• Action item:
Answer these questions from the text about rescues being accused of lying:
1. On what kind of Facebook page does the writer see the posts claiming a shelter or rescue lied?
2. Which vets does the text call notoriously overworked?
3. What three things do rescuers do for adopters because they don't want their fosters returned?

BEGIN Text passage

The Rescue Lied

THE RESCUE LIED

If you ever worked in a shelter or rescue environment, you have likely experienced something like this: you are scrolling through your Facebook feed, look at a post on some animal rehoming page, and see it. “The shelter lied to us, they said the dog was healthy”… “The rescue lied to us, they said the cat was litter box trained…” and on and on. If you are not involved with animal adoptions, you may have seen it and didn’t think much of it. Vet advice pages, animal training… whenever there’s talk of animal adoption, there’s also the constant plaint of being misled.

But for us, it lingers. I know I want to respond with “was the dog sick when you adopted it? You do realize that animals are living things that sometimes may develop health conditions?” “How often do you clean the litter box? Are there other animals in the house?” “Puppies regress in potty training in the new home, it’s very common!” “Some health conditions can be overlooked because no one tests every animal for every conceivable disease!”

But I don’t usually — defensiveness is not a good look, and mistakes do happen! Things get overlooked, everyone is full and broke, and shelter vets are notoriously overworked. I am writing this only to say: why do people immediately and automatically assume the worst of us? Animal advocacy is hard and heartbreaking work: we lose foster animals. We have to turn away from shelter animals timestamped for euthanasia because we have no space. There’s always too few foster homes, too little money, too much misery and too many cats. We go on because we care; we go on because we believe that saving these lives is important. When people trash rescuers as malicious liars who intentionally gave them a sick or anxious animal, it’s not the worst thing, but it is disheartening.

Sure, we want our fosters adopted. We also don’t want them returned — this is why we give the adopters their medical records, counsel them on their quirks and beg them to please call us if anything seems off. We want to help, we want them healthy and happy. Most importantly, we love them. And we ask of you — extend us the grace of assuming as much. And something unexpected happens with your adopted pet, remember that your cat or dog is not a lemon an unscrupulous car dealer foisted on you, but a living, breathing individual, who can be unpredictable. Oh, and that no one is in rescue to make a quick (or even slow!) buck.

END Text passage
BEGIN Data section

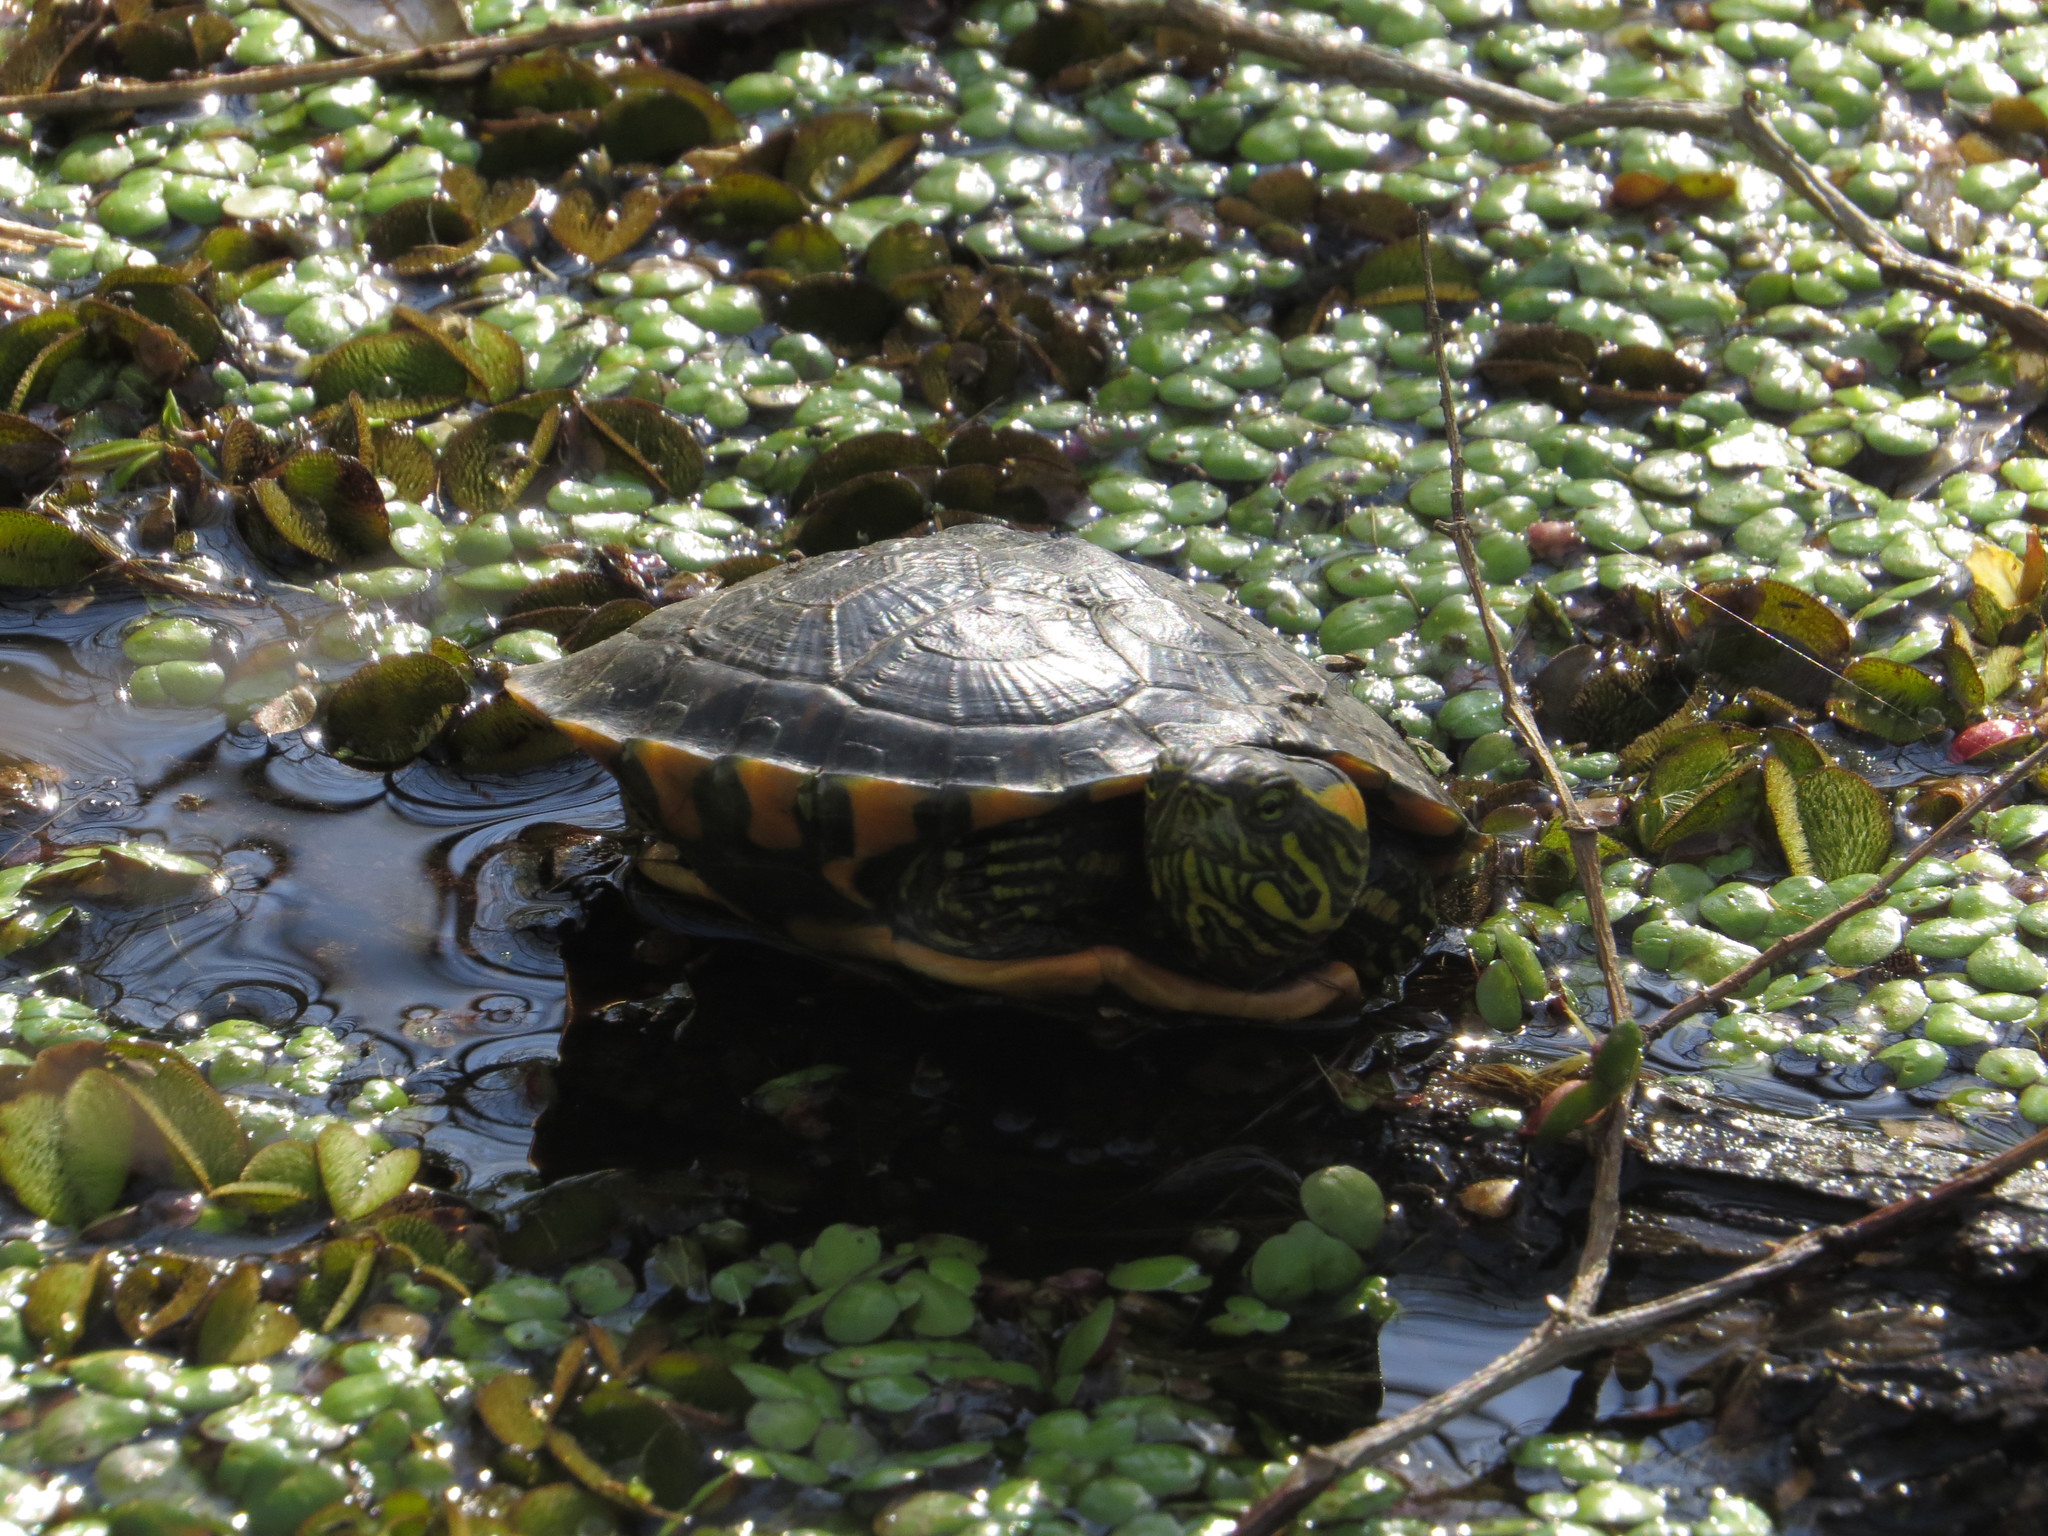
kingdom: Animalia
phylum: Chordata
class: Testudines
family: Emydidae
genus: Trachemys
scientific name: Trachemys dorbigni
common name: Black-bellied slider
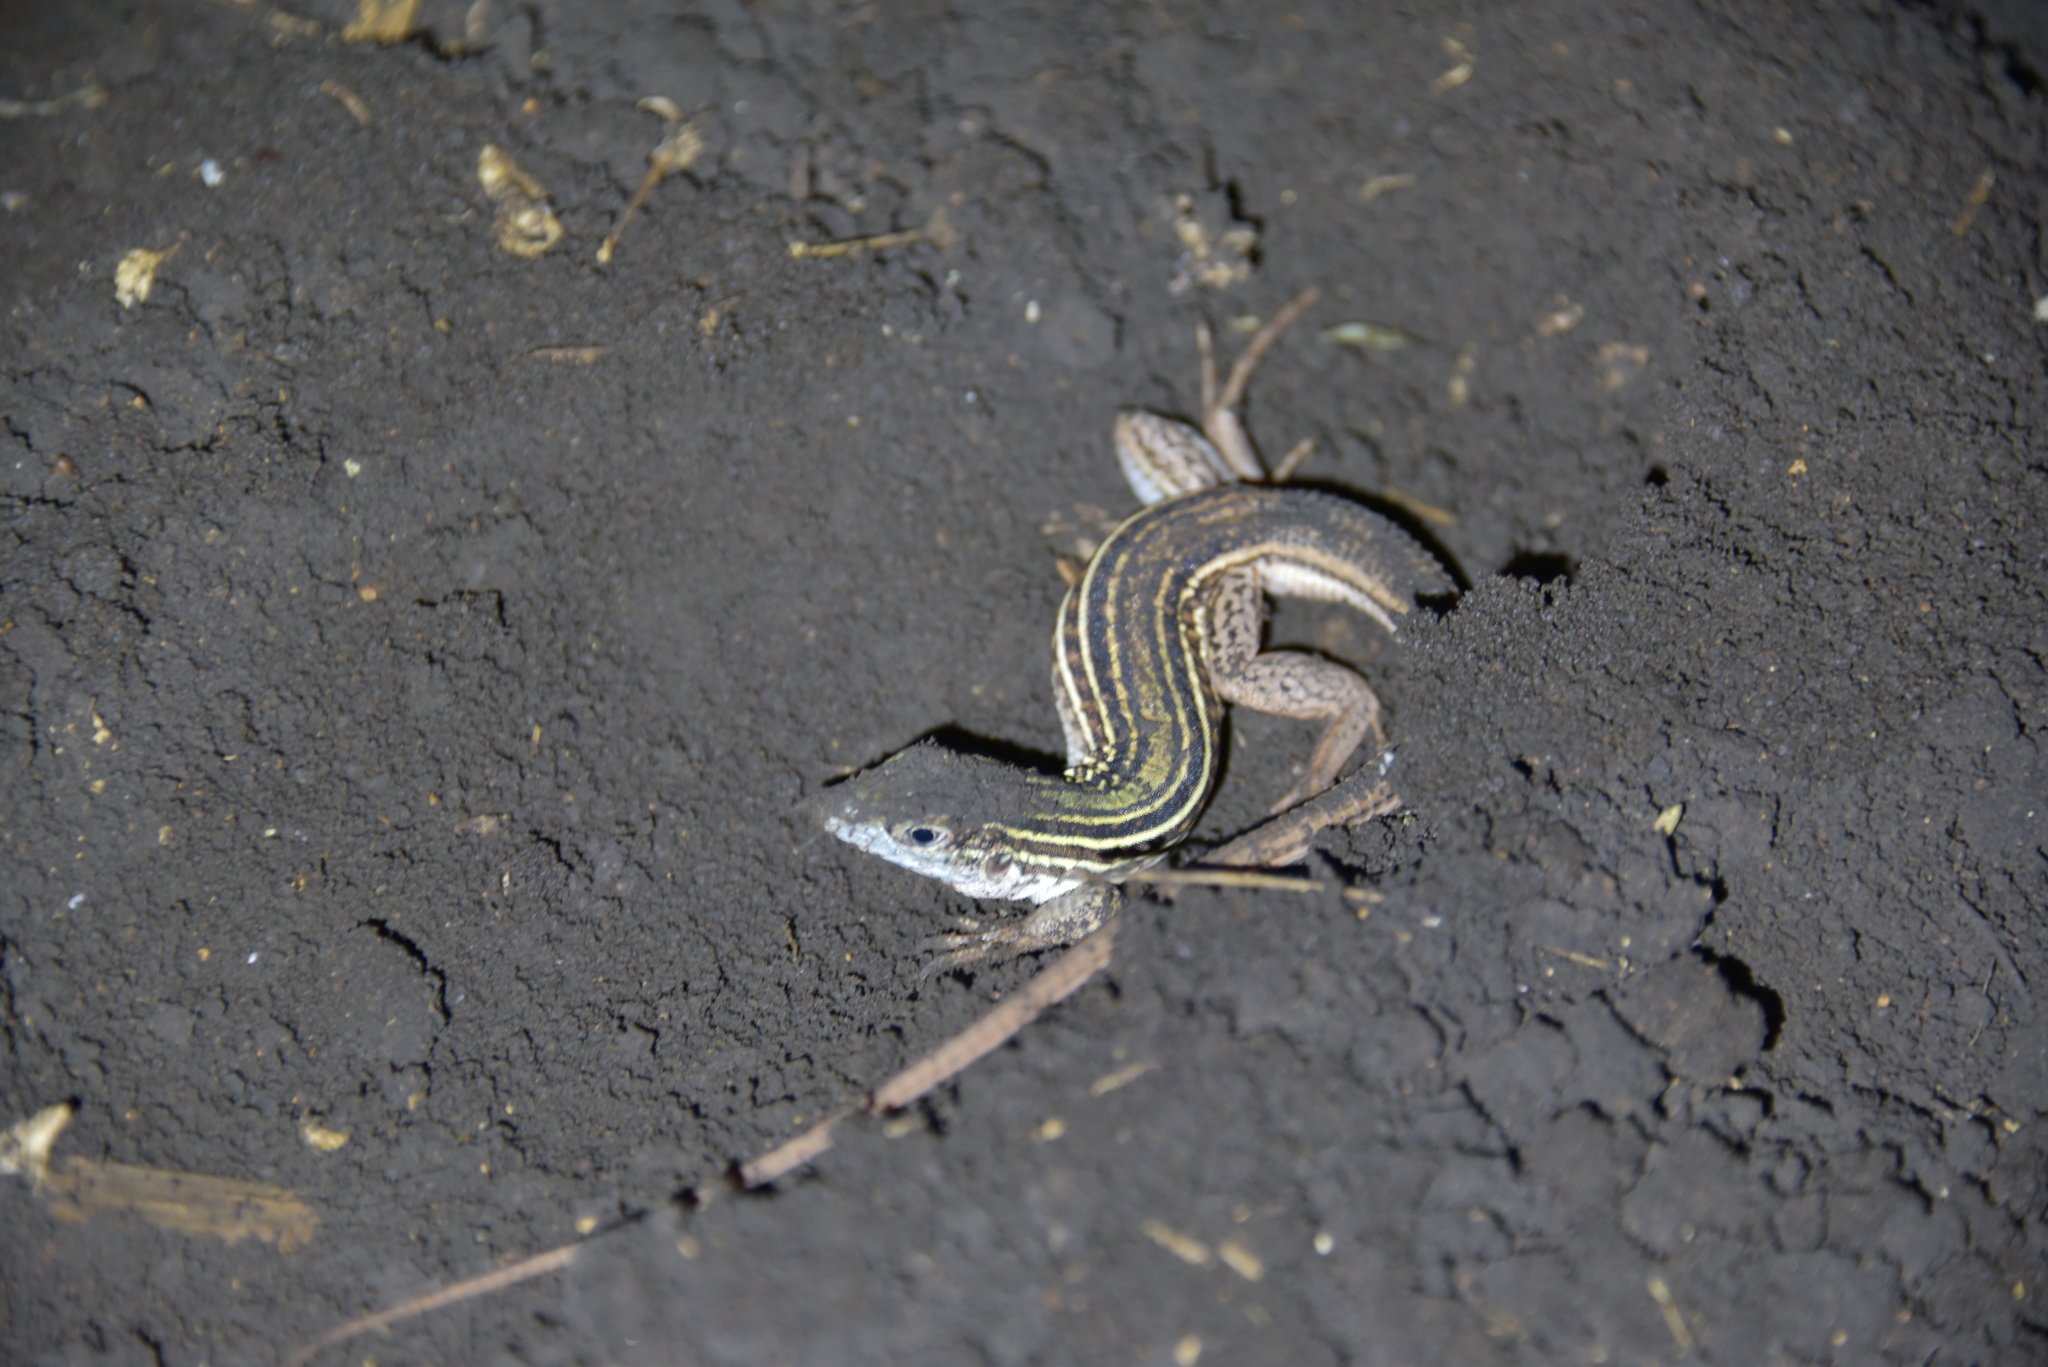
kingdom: Animalia
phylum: Chordata
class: Squamata
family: Teiidae
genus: Aspidoscelis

END Data section

• Reply to the task:
1. An animal rehoming page.
2. Shelter vets.
3. They give adopters the animals' medical records, counsel them on the animals' quirks, and beg them to call if anything seems off.